* What needs to be done *
Turn the rows below into a single numbered list with one line per item, leaving out any blank lines.

* Entries provided *
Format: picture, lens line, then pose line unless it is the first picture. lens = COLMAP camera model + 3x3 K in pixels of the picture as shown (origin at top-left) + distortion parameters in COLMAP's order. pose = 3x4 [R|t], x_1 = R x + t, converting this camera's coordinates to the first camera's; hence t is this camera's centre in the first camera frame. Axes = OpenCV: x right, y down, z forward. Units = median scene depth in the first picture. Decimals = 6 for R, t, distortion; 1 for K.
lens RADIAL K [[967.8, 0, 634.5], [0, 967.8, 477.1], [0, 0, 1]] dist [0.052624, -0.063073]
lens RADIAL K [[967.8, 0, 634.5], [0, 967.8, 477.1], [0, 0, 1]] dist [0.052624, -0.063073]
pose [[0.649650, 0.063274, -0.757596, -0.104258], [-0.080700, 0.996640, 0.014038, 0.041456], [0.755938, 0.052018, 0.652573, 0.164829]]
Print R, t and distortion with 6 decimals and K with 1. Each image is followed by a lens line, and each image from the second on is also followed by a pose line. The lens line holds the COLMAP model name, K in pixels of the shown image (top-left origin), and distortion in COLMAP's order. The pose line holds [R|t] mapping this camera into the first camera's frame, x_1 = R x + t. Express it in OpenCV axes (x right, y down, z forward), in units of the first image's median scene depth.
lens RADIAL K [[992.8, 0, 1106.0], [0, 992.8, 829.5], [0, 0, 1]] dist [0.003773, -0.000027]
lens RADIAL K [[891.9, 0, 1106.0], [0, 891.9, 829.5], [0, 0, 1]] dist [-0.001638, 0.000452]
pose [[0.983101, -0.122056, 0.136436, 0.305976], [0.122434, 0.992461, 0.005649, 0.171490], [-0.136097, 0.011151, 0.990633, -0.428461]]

* Reply *
1. Format: picture, lens line, then pose line unless it is the first picture. lens = COLMAP camera model + 3x3 K in pixels of the picture as shown (origin at top-left) + distortion parameters in COLMAP's order. pose = 3x4 [R|t], x_1 = R x + t, converting this camera's coordinates to the first camera's; hence t is this camera's centre in the first camera frame. Axes = OpenCV: x right, y down, z forward. Units = median scene depth in the first picture. Decimals = 6 for R, t, distortion; 1 for K.
2. lens RADIAL K [[967.8, 0, 634.5], [0, 967.8, 477.1], [0, 0, 1]] dist [0.052624, -0.063073]
3. lens RADIAL K [[967.8, 0, 634.5], [0, 967.8, 477.1], [0, 0, 1]] dist [0.052624, -0.063073]
4. pose [[0.649650, 0.063274, -0.757596, -0.104258], [-0.080700, 0.996640, 0.014038, 0.041456], [0.755938, 0.052018, 0.652573, 0.164829]]
5. Print R, t and distortion with 6 decimals and K with 1. Each image is followed by a lens line, and each image from the second on is also followed by a pose line. The lens line holds the COLMAP model name, K in pixels of the shown image (top-left origin), and distortion in COLMAP's order. The pose line holds [R|t] mapping this camera into the first camera's frame, x_1 = R x + t. Express it in OpenCV axes (x right, y down, z forward), in units of the first image's median scene depth.
6. lens RADIAL K [[992.8, 0, 1106.0], [0, 992.8, 829.5], [0, 0, 1]] dist [0.003773, -0.000027]
7. lens RADIAL K [[891.9, 0, 1106.0], [0, 891.9, 829.5], [0, 0, 1]] dist [-0.001638, 0.000452]
8. pose [[0.983101, -0.122056, 0.136436, 0.305976], [0.122434, 0.992461, 0.005649, 0.171490], [-0.136097, 0.011151, 0.990633, -0.428461]]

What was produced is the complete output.